In the case of my project, the "things" I need to hash are application states.
Do I really need this many application states to make an operating system?
My guess was no way (especially if I embrace a minimalist approach to UI interaction design).
However, to take full advantage of all of that storage space, I would need to create a MPHF that could integrate naturally into today's web app technology stack.
MVC + MPHF
A breakthrough came when I realized that the structure I was building to support the bijection had a surprising amount in common with MVC architecture. In fact, the two ended up laying right on top of each other and being the same thing.
Think of an MVC controller object as a piece of the piecewise-defined hash function. Whether you assign a hash (which acts as the data model) to a controller or manipulate the controller directly (for example, in response to user interaction), the application state and the model are always be kept in sync.
Each controller is a reusable component. It has its own hash range from 0 to k-1, where k is the cardinality of the component's model.
These components assemble together like LEGO® bricks, and no matter what assembly you make with them, the result is still a minimal perfect hash function over the assembly's state domain.
Leveraging the JavaScript prototype chain, I was able to add object-oriented concepts like inheritance into the equation.
A Real-World Demonstration
This isn't just a theoretical exercise. I put these methods into practice to create this website and the surrounding platform. Within the platform, this notebook is represented by a controller called "ejaugust.com"

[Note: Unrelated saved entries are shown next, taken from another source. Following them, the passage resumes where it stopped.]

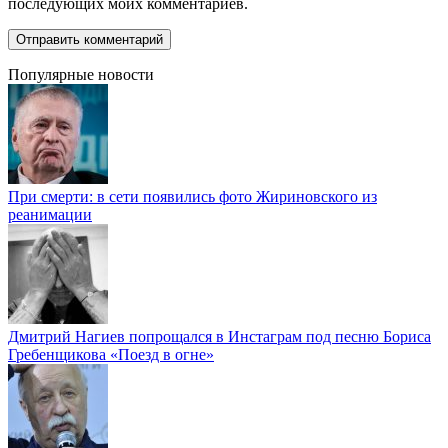
последующих моих комментариев.
Популярные новости
При смерти: в сети появились фото Жириновского из
реанимации
Дмитрий Нагиев попрощался в Инстаграм под песню Бориса
Гребенщикова «Поезд в огне»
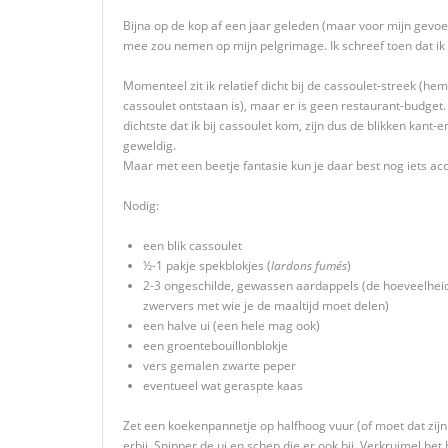
Bijna op de kop af een jaar geleden (maar voor mijn gev
mee zou nemen op mijn pelgrimage. Ik schreef toen dat ik 
Momenteel zit ik relatief dicht bij de cassoulet-streek (
cassoulet ontstaan is), maar er is geen restaurant-budget.
dichtste dat ik bij cassoulet kom, zijn dus de blikken kant-e
geweldig.
Maar met een beetje fantasie kun je daar best nog iets a
Nodig:
een blik cassoulet
½-1 pakje spekblokjes (
lardons fumés
)
2-3 ongeschilde, gewassen aardappels (de hoeveelheid 
zwervers met wie je de maaltijd moet delen)
een halve ui (een hele mag ook)
een groentebouillonblokje
vers gemalen zwarte peper
eventueel wat geraspte kaas
Zet een koekenpannetje op halfhoog vuur (of moet dat zijn ‘
erbij. Snipper de ui en schep die er ook bij. Verkruimel he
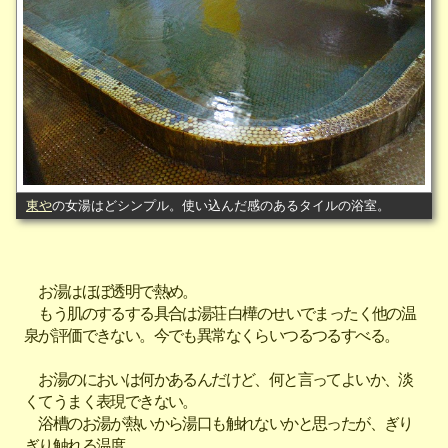
東や
の女湯はどシンプル。使い込んだ感のあるタイルの浴室。
お湯はほぼ透明で熱め。
もう肌のするする具合は湯荘 白樺のせいでまったく他の温
泉が評価できない。今でも異常なくらいつるつるすべる。
お湯のにおいは何かあるんだけど、何と言ってよいか、淡
くてうまく表現できない。
浴槽のお湯が熱いから湯口も触れないかと思ったが、ぎり
ぎり触れる温度。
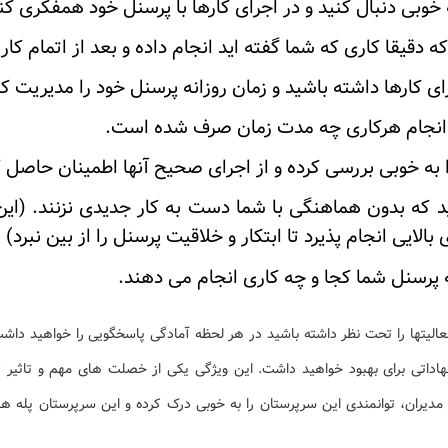
 خوبی دنبال کنید و در اجرای کارها با پرسنل خود همفکری کن
 دقیقا کاری که شما گفته اید انجام داده و بعد از اتمام کار
ی کارها داشته باشید و زمان روزانه پرسنل خود را مدیریت کن
 انجام هرکاری چه مدت زمان صرف شده است.
 به خوبی بررسی کرده و از اجرای صحیح آنها اطمینان حاصل ک
د که بدون هماهنگی با شما دست به کار جدیدی نزنند. (این 
 بالایی انجام پذیرد تا ابتکار و خلاقیت پرسنل را از بین نبرد)
 پرسنل شما کجا و چه کاری انجام می دهند.
لیتها را تحت نظر داشته باشید در هر لحظه آمادگی پاسخگویی را خواهید داشت
هاداتی برای بهبود خواهید داشت. این ویژگی یکی از خصلت های مهم و تاثیر
 مدیران، توانمندی این سرپرستان را به خوبی درک کرده و این سرپرستان پله 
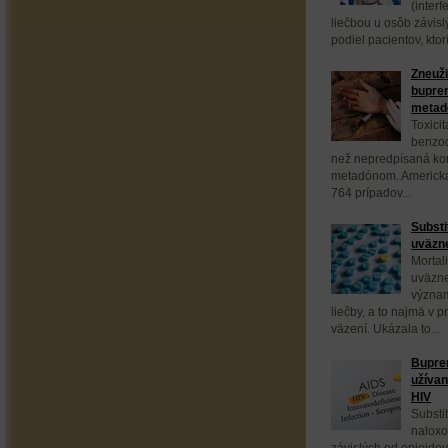
(interf
liečbou u osôb závis
podiel pacientov, ktor
Zneuži
bupren
meta
Toxici
benzod
než nepredpísaná ko
metadónom. Americká
764 prípadov...
Substi
uväzne
Mortal
uväzne
význam
liečby, a to najmä v 
väzení. Ukázala to...
Bupren
užívan
HIV
Substi
naloxo
závislých od opioidov,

. This is how many states it has:
60000
Right now, this is the state it's in, as an integer:
15000
In base64, that gives us the following hash:
3Go
When you interact with this app, you're changing its state, even if you're just scrolling the page. However, that's not the hash you see in your address bar. That's because this website is embedded into a larger platform.
Beyond the Notebook
Try opening the menu in the bottom left and visiting another app. Don't worry - everything on this app will remain just as you left it, including your scroll position. Likewise, changes you make in another one of my apps will be retained when you come back to this one.
This is not accomplished using any storage API in javascript and you certainly aren't uploading your activity to any server. It's all stored in your address bar, in the URL itself.
Kireji is a platform that unites a collection of apps into a single minimal perfect hash function. The cardinality of all of those apps together is about . As an integer, it looks like this:
61661095870794301440000000000000000000
Here's the state you've assigned to the platform:
15053978504126339534034370560939843
Here's how it looks as a hash in base 64:
KoTW_xDghhRI53_jBt3
Now, we add the domain of the app you're in along with a semantic version number to obtain the exact URL you currently have in your address bar:
https://www.ejaugust.com
It's quite short, all things considered.
It gives you a robust link back to this exact state - and any other on the platform - so that you can bookmark, share and/or analyze it.
I'm still adding features to the platform like movable windows, the ability to have arbitrarily many windows open, and even a full read-write file system that behaves in the familiar way. These features will lengthen the URL, but we've got plenty of room to grow.
Conclusion
Thanks for reading! Hopefully, this shows you just how powerful a minimal perfect hash function is when employed for the purposes of data compression. The way that it overlays with MVC architecture is also very satisfying.
I look forward to writing more about the project soon!